Wie Calloway in "Der Dritte Mann" sagt: "The lucky children died..."
Annette Thomas
@05653 (Profil gelöscht) Und noch was: Da ja die Quote unter Erwachsenen ganz jämmerlich niedrig ist, hilft _natürlich_ auch die Impfung der Kinder gegen die überlaufenden Intensivstationen, gegen Burnout, Triage und Tote, denn sie stecken ja ungeimpft, ohne dass sie es je verhindern könnten, Erwachsene an, die auf ihr starkes Immunsystem und Pferdekuren vertrauen.
Annette Thomas
@05653 (Profil gelöscht) Schämen Sie sich, anderen reinzureden, wenn sie ihre Kinder auch vor Long Covid schützen wollen, obwohl da keiner dran stirbt.
Die Durchseuchung der unter 12Jährigen wird bei annähernd 100% liegen, bevor die Stiko ans Empfehlen kommt. Und die Zahl der Plätze in den Kinderkuren wird nicht reichen, wie sollte sie?
Und ich habe da nichts zu entscheiden für meine Kinder, ich kann nur hilflos zusehen und sie bitten, in der Schule wirklich immer die Maske zu tragen.
Und die Jacke.
Und die Decke, falls es noch kälter wird.
Ach so. Ich kann außerdem natürlich noch abwarten, ob sich irgendwann herausstellt, dass nicht alle Lehrer geimpft waren, die meine Kinder unterrichten. Gibt da ja nur das Abwarten, um es herauszufinden.
Günter
Im Moment blickt doch keiner mehr durch, was man aus eigener Verantwortung tun könnte, um die Pandemie einzudämmen (außer natürlich impfen), etwa Kontakte auf das Nötigste zu reduzieren. Aus der Politik kommt bis auf wenige, die noch ein Gewissen haben, wie etwa Karl Lauterbach, nichts als bla, bla, bla....
Das geht so weit, the lord is my witness, dass selbst Mitarbeiter von Behörden Partys feiern, wo mal eben 70-80 Leute in's Lokal zum gemeinsamen Essen gehen .
Wenn also die Administration (Politik und Behörden) nichts anderes als Larifari vorlebt, was erwartet man da von den Leuten??
adagiobarber
@Günter bleiben sie den ...
a-h-a regeln treu.
danny schneider
"In Deutschland wird der Biontech-Impfstoff von vielen bevorzugt"
Logisch... er schneidet auch bei fast allen Betrachtungen am besten Ab..., kommt aus Deutschland. Warum soll ich mir n Ford spritzen lassen, wenn es auch n Audi sein kann?
Oder anders: wenn ich schon jährlich Beiträge im 5stelligen Bereich abdrücke, dann möchte ich auch bestimmen welche Medizin ich bekomme.
Ajuga
@danny schneider Nein, das stimmt nicht.

# # # # # # #

Schreib die Leserkommentare zur Corona-Impfung oben nach dem letzten Beitrag weiter.

Transkribierter Seiteninhalt:
# # # # # # #

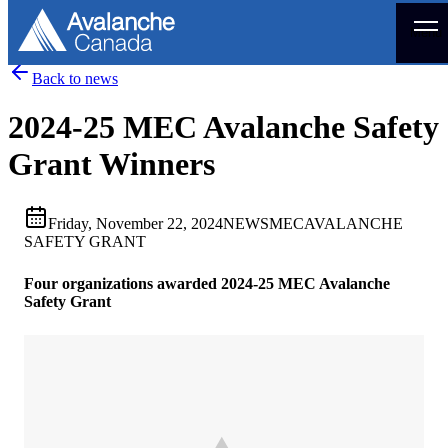
Menu
Back to news
2024-25 MEC Avalanche Safety
Grant Winners
Friday, November 22, 2024
NEWS
MEC
AVALANCHE
SAFETY GRANT
Four organizations awarded 2024-25 MEC Avalanche
Safety Grant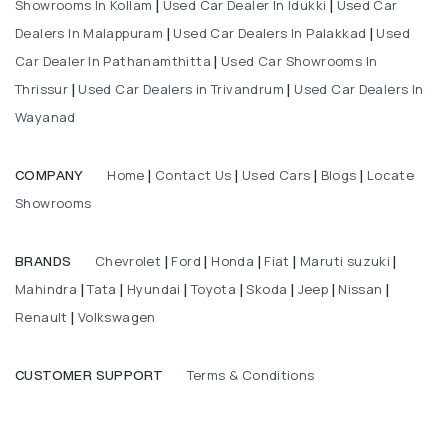
Showrooms In Kollam
Used Car Dealer In Idukki
Used Car
|
|
Dealers In Malappuram
Used Car Dealers In Palakkad
Used
|
|
Car Dealer In Pathanamthitta
Used Car Showrooms In
|
Thrissur
Used Car Dealers in Trivandrum
Used Car Dealers In
|
|
Wayanad
Home
Contact Us
Used Cars
Blogs
Locate
COMPANY
|
|
|
|
Showrooms
Chevrolet
Ford
Honda
Fiat
Maruti suzuki
BRANDS
|
|
|
|
|
Mahindra
Tata
Hyundai
Toyota
Skoda
Jeep
Nissan
|
|
|
|
|
|
|
Renault
Volkswagen
|
Terms & Conditions
CUSTOMER SUPPORT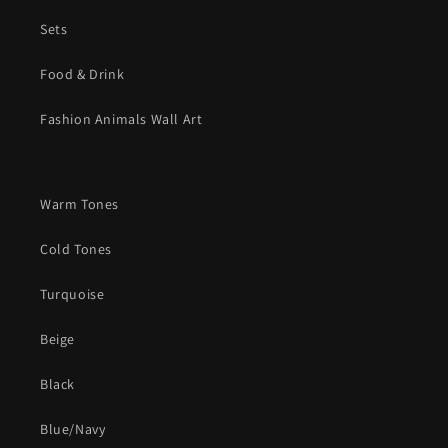
Sets
Food & Drink
Fashion Animals Wall Art
Warm Tones
Cold Tones
Turquoise
Beige
Black
Blue/Navy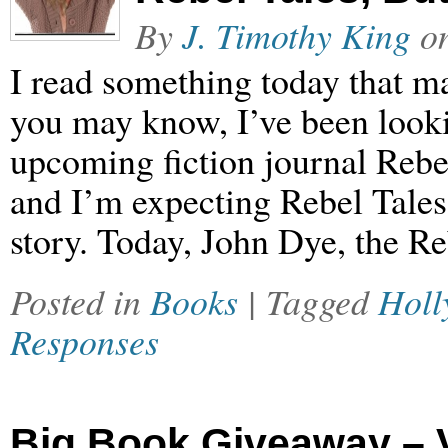
By
J. Timothy King
o
I read something today that m
you may know, I’ve been looki
upcoming fiction journal Rebel
and I’m expecting Rebel Tales 
story. Today, John Dye, the R
Posted in
Books
| Tagged
Holl
Responses
Big Book Giveaway – 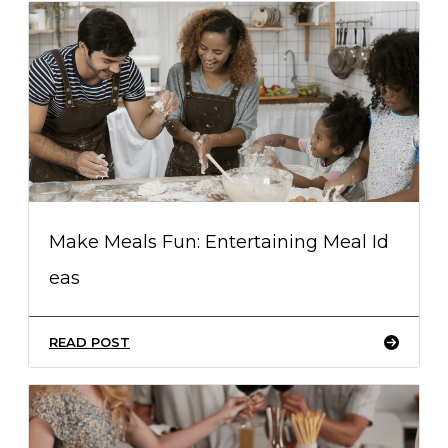
Make Meals Fun: Entertaining Meal Id
eas
READ POST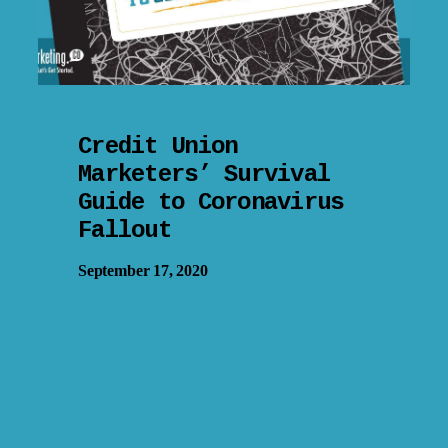
Credit Union
Marketers’ Survival
Guide to Coronavirus
Fallout
September 17, 2020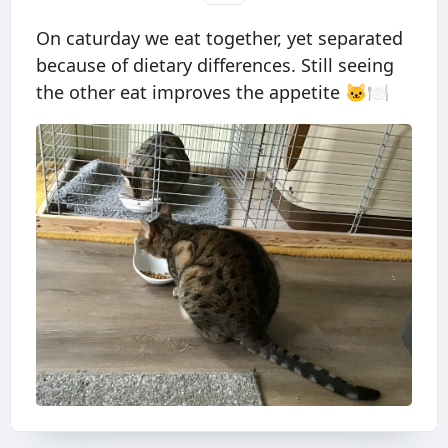
On caturday we eat together, yet separated
because of dietary differences. Still seeing
the other eat improves the appetite 🐱🍽️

# # # # # # #

▸ Antwort:
Moderna ist wesentlich besser, sowohl bei der erreichbaren Schutzwirkung als auch beim Rückgang des Impfschutzes. (Das liegt vielleicht daran, dass Moderna/Uni Maryland die Grundlagenforschung entscheidend vorangetrieben und *allen* Impfstoffprojekten zugearbeitet haben, d.h. sie wussten als erstes, wie man das Spike modifizieren muss, dass unsere Immunzellen es stark und langanhaltend binden. Denn an diesem *primären* immunologischen Signal - vermittelt über die Stärke der Antigen-Rezeptor-Bindung - hängt alles was danach kommt: sowohl die humorale als auch die zelluläre Immunität. Biontech musste also aus patentrechtlichen Gründen Modifikationen in die Comirnaty-Spikes einbauen, die zwar gut, aber Moderna nicht gut genug waren.).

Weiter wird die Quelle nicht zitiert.